La programmation et le Palmarès : une sérieuse sélection pour un Festival qui ne se prend pas au sérieux
Signe que le Festival Les Enfants Terribles grandit d’année en année en notoriété : le nombre croissant de courts-métrages soumis à la sélection. Cette année, ce sont 600 courts-métrages qui ont été inscrits, parmi lesquels seuls 33 ont été retenus.
S’agissant de la programmation, force est d’en souligner la qualité, unanimement saluée par tous les Jurys amenés à récompenser les films concourant dans la compétition.
On notera d’ailleurs que 4 films projetés à Huy figurent parmi les 10 candidats retenus lors du premier tour de sélection des Magritte du Cinéma dont la 8ème édition se tiendra le 3 février prochain. Il s’agit de :
Fugazi de Laurent Michelet
Chose assez rare pour être notée, « Fugazi » est un court métrage de science fiction, situé dans l’espace en 2039. Fugazy a remporté le prix de la meilleure production au Festival de Drama en Grèce.

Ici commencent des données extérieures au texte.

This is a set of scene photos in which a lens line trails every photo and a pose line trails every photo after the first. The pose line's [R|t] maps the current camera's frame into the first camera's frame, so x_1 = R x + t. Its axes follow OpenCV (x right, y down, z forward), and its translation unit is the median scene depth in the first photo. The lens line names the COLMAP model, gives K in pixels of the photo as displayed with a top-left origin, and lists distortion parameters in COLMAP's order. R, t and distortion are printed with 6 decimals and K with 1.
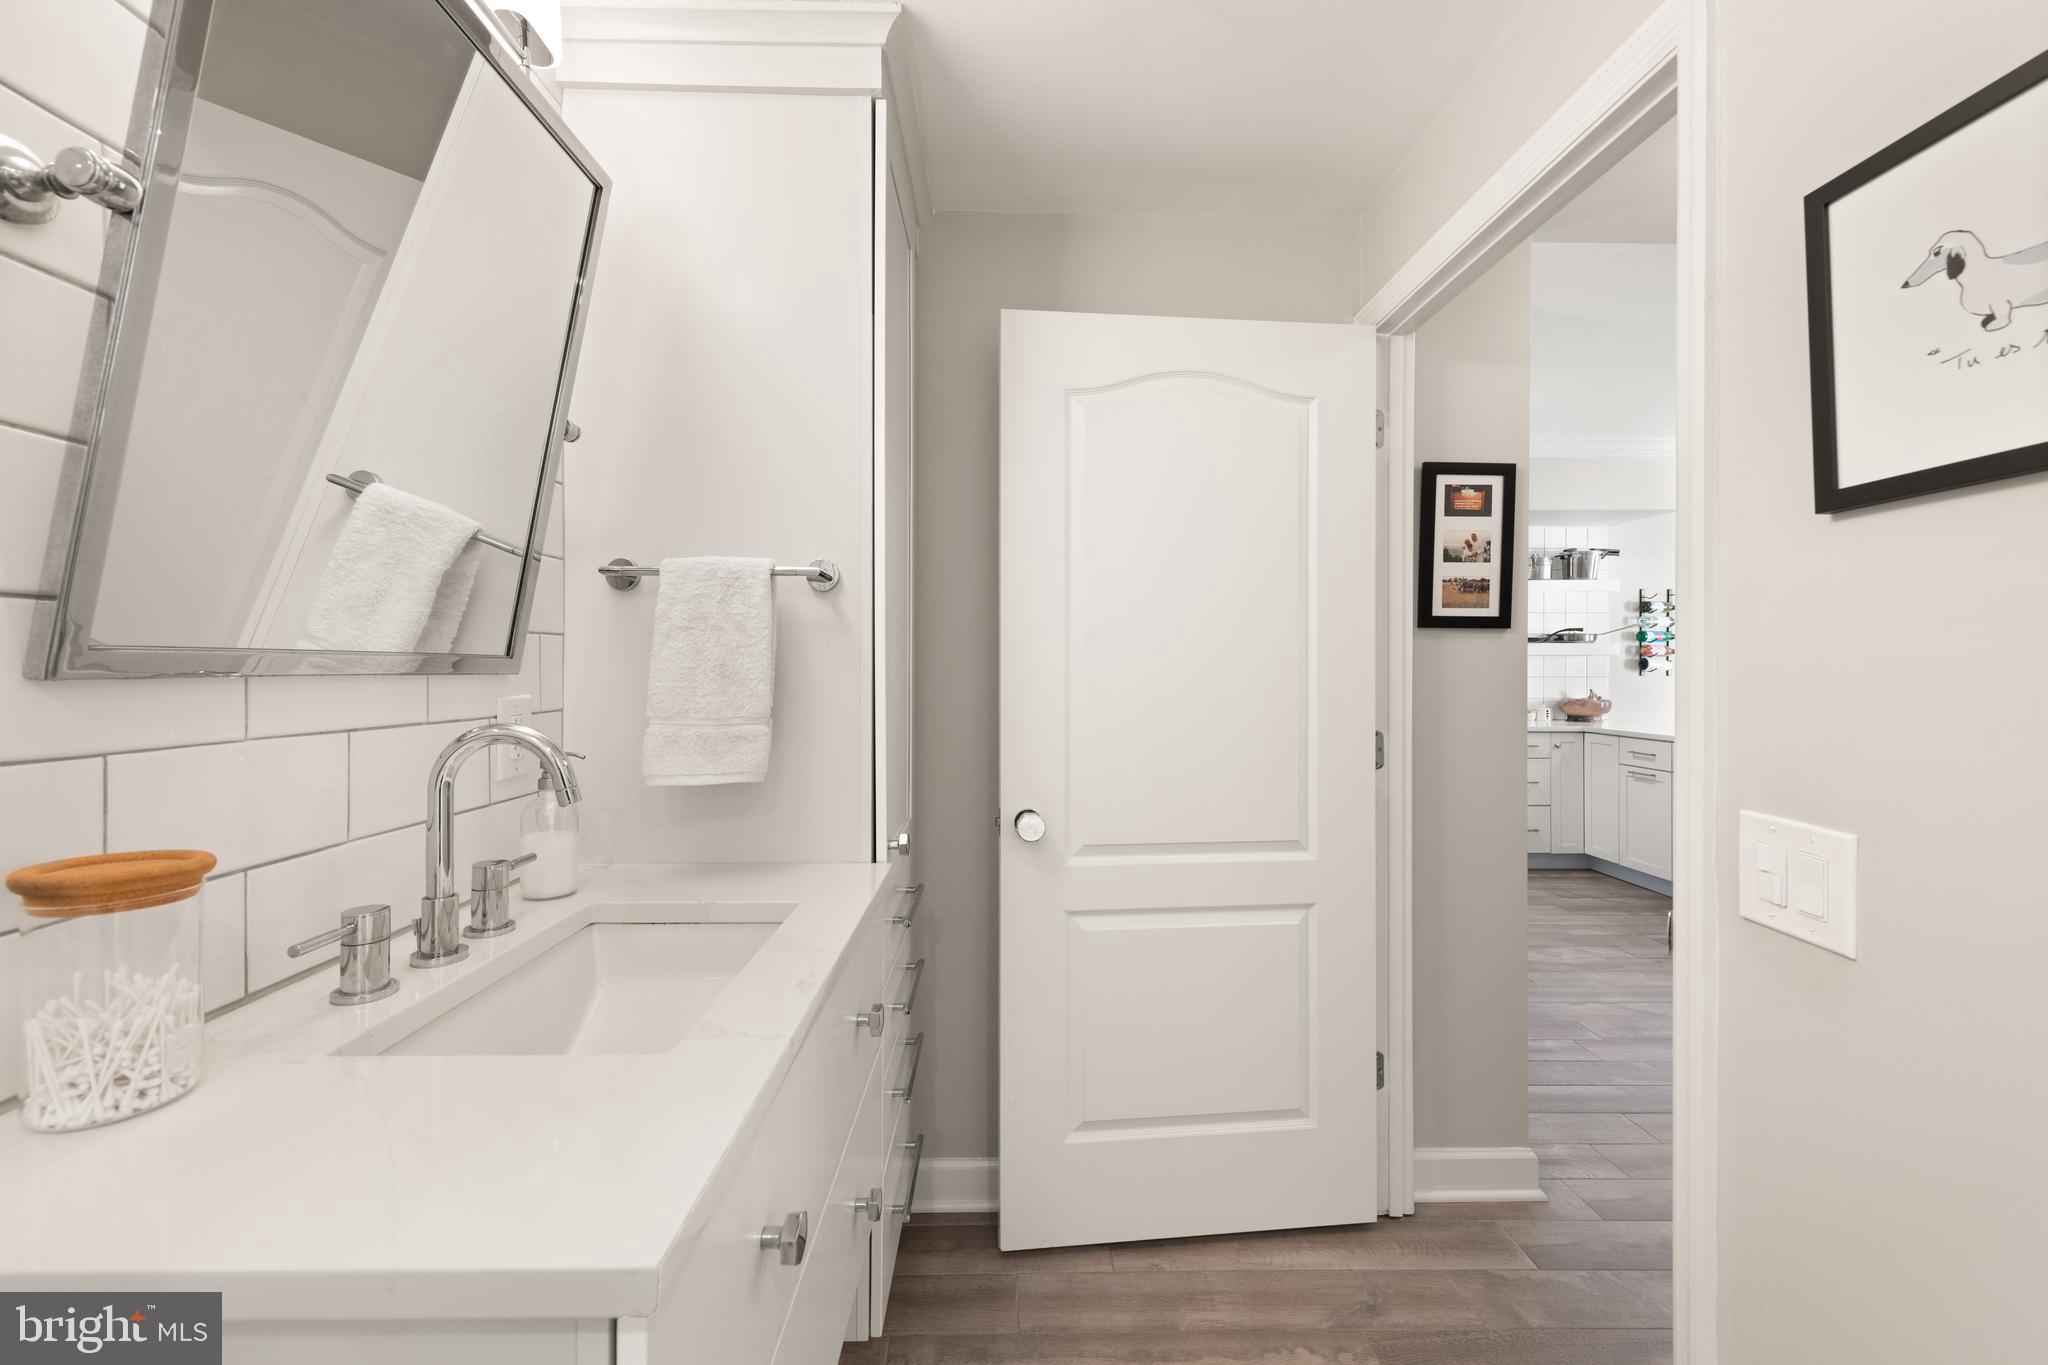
lens RADIAL K [[811.3, 0, 1019.9], [0, 811.3, 677.2], [0, 0, 1]] dist [0.014162, -0.003029]
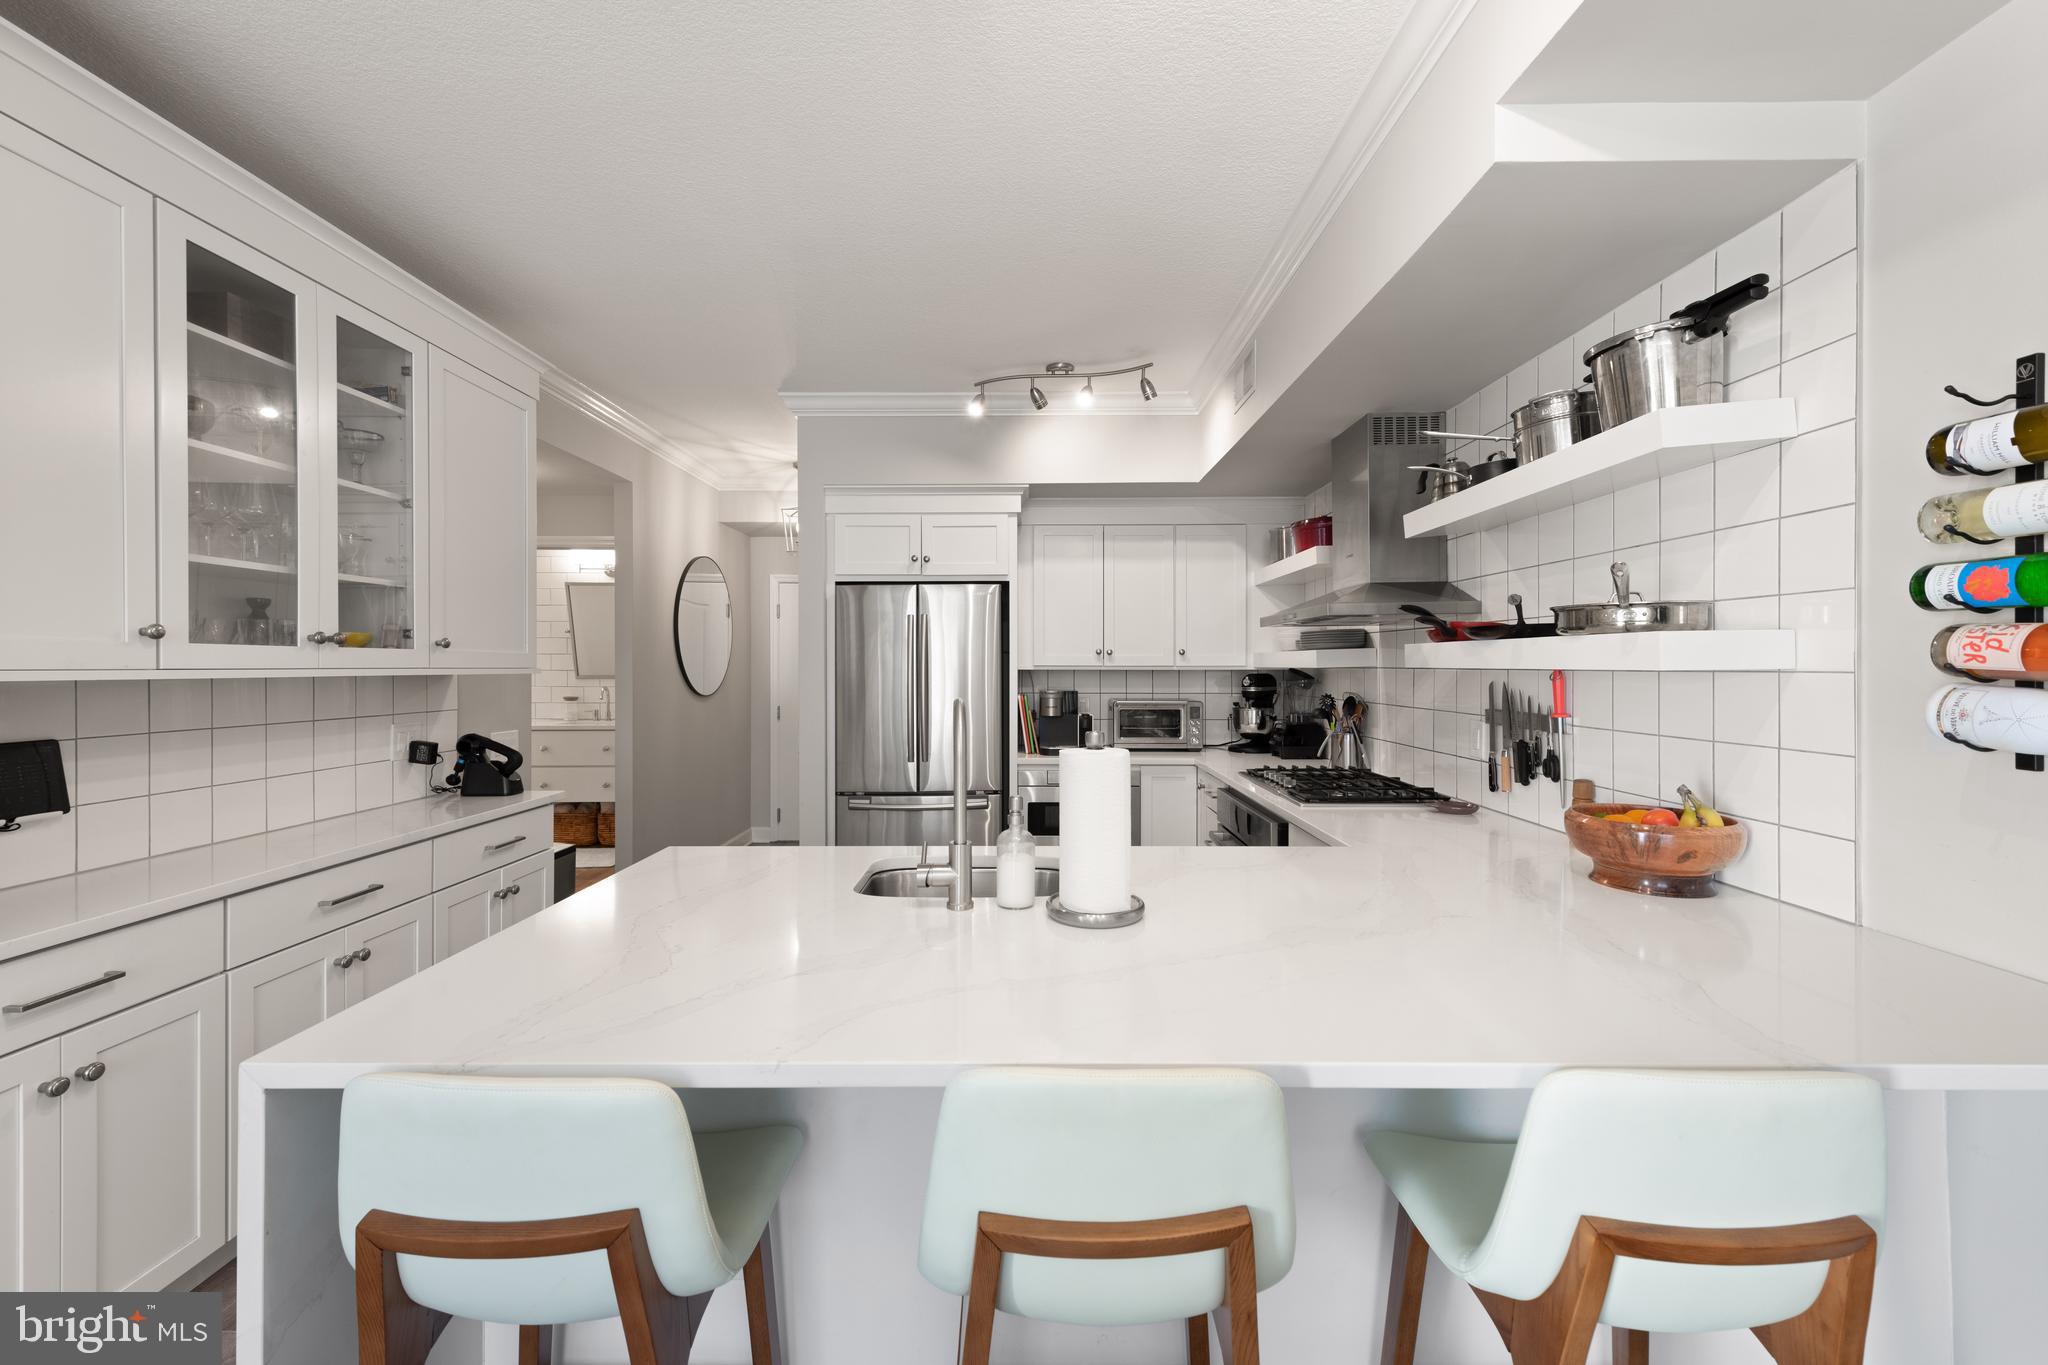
lens RADIAL K [[811.3, 0, 1026.7], [0, 811.3, 664.7], [0, 0, 1]] dist [0.014162, -0.003029]
pose [[-0.022715, 0.004180, -0.999733, 0.997340], [-0.000962, 0.999991, 0.004203, -0.029988], [0.999742, 0.001058, -0.022711, 0.763444]]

Kapitalistis de Pablo Muñoz Gomez
Nominé l’année dernière pour son documentaire Intégration Inch’Allah, Pablo Muñoz Gomez a déjà remporté le Magritte du Meilleur Court Métrage pour Welkom en 2014. Kapitalistis a obtenu une mention spéciale au FIFF ainsi qu’au LET.

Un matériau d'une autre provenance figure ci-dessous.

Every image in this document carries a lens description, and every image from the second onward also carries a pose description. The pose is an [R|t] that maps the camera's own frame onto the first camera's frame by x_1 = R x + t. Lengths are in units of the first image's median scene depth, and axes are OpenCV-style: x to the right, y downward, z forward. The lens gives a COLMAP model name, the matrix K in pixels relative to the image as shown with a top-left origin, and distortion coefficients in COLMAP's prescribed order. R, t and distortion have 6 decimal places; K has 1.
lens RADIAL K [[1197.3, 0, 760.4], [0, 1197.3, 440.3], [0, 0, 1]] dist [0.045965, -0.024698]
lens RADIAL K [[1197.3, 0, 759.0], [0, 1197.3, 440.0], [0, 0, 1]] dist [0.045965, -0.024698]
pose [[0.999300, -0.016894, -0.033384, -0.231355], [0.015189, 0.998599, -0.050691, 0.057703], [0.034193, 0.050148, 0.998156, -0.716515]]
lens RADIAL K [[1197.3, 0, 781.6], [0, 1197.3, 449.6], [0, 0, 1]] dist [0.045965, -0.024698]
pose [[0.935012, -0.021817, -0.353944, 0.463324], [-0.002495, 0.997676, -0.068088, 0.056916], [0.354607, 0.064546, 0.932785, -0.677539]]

Les Petites Mains de Rémi Allier
Les Petites Mains est le troisième film de Rémi Allier après « Jan » (co-réalisé avec... Pablo Munoz Gomez !) et « Zinneke » (2013).
May Day de Fedrik De Beul et Olivier Magis
May Day est la première fiction d’Olivier Magis, auteur de nombreux documentaires, et la 3ème de Fedrik De Beul, également enseignant en cinéma.
Parmi les films figurant au Palmarès, on remarquera notamment le Prix de la Critique UCC – UPCB décerné à « Ice » d’Anna Hints pour sa qualité photographique et sa poésie métaphysique ainsi que le Prix de la Trois récompensant « In Ayas’ Augen » de David Wagner pour sa mise en scène ainsi que pour l’originalité avec laquelle il aborde un sujet malheureusement trop actuel. (On notera d’ailleurs au passage la présence au générique de Halima Ilter, héroïne de « Zagros » premier long-métrage de Sahim Omar Kalifa.)
On regrettera par contre l’absence au Palmarès de « Les Petites mains » de Rémi Allier qui, avec un savoir-faire remarquable, une intelligence subtile et un effet miroir développé toute en finesse, filme à hauteur d’enfant un sujet absurdement adulte.